Why do we want them to learn to share? Well, I for one believe that learning to share will make him less reliant on materialistic aides and help him grow into a compassionate human being who is able to empathise with others. And I don’t think the forced sharing was achieving any of this. Maybe I was being a bit unrealistic with the materialistic bit, he is a 3 year old toddler after all! As for compassion and empathy, I realised that children are the purest souls who are born with these beautiful qualities, and as parents we need to identify the different ways in which they express these qualities and encourage them. We often visit a creche and primary school for under privileged children and watching Baby S distribute doughnut boxes and even his favourite chocolates without an ounce of resistance or hesitation, reassures me that my little baby has understood the most purest form of ‘giving’ and ‘sharing’, one where there is no expectation to receive anything back in return, except smiles and happiness. Infact a lot of times he picks these boxes himself, without asking for a box or chocolate for himself!
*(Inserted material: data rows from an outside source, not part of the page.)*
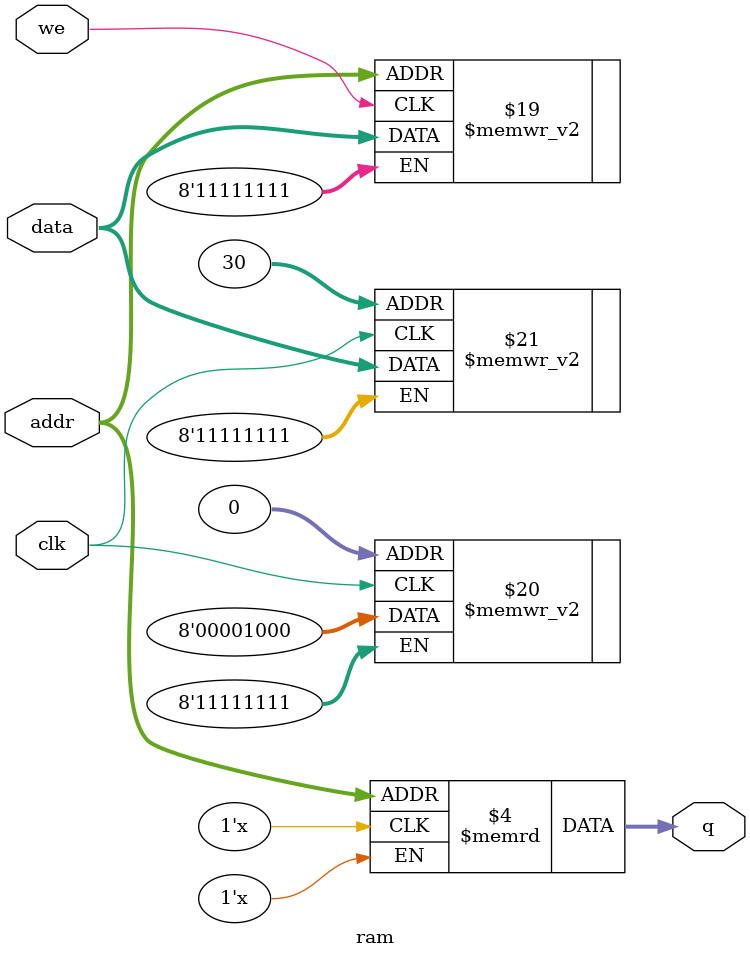
<source format=v>
module ram
(
input [7:0] data,
input [5:0] addr,
input we, clk,
output [7:0] q
);
reg [7:0] ram[63:0];
// when we is high, write data to ram at address addr
// assign the ram value at address addr to q
// read q back out of ram at address addr (branch addr=0)
assign q =ram[addr];
always @ (posedge clk)
begin
ram[0] = 8'd8;
ram[30] = data; 
end
always @ (posedge we)
begin
ram[addr] = data;
end
endmodule

</source>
Isn’t this what we finally hope to achieve as parents? While driving to his school last week, he saw all the street dogs shivering and curled up and wanted me to explain why they were not running around like usual. Upon hearing that they were cold and have no warm place to go, he became quiet for a moment and then said something that made me so proud – “Mamma I’ll give the doggies jackets and they can come to my home. Can we please do that mamma?” I hugged him tight and at that moment couldn’t be surer that my little baby was growing up to be this amazing young boy who could not only empathise with the needs and sufferings of others but who was also able to go one step further and do his bit to take away that pain and spread happiness.

I’m not saying that we shouldn’t encourage our babies to share toys or books with friends. But maybe we could avoid the constant cajoling. And most of the time when left on their own with their friends, kids do start sharing and playing together. The trick is to let them decide what they want to share, when they want to share and with whom they want to share. When toddlers feel that they are the ones in control, they are definitely a lot less reluctant and rebellious. And of course they are developing their social cues based on the way they see us interact with the world. The more they see us sharing with friends and family, the more acceptable and natural the concept becomes for them.

So mommies let’s quit this rat race of being the ‘perfect’ mom and stop conforming to external guidelines and validations. Let’s try to raise babies who have their hearts in the right place. Let’s give them time to understand and naturally develop values and virtues without forcing it upon them. So what if she doesn’t want to lend her favourite doll? As long as she’s more than happy to give her candy to that little girl at the traffic light, give yourself a pat on the back for a job well done!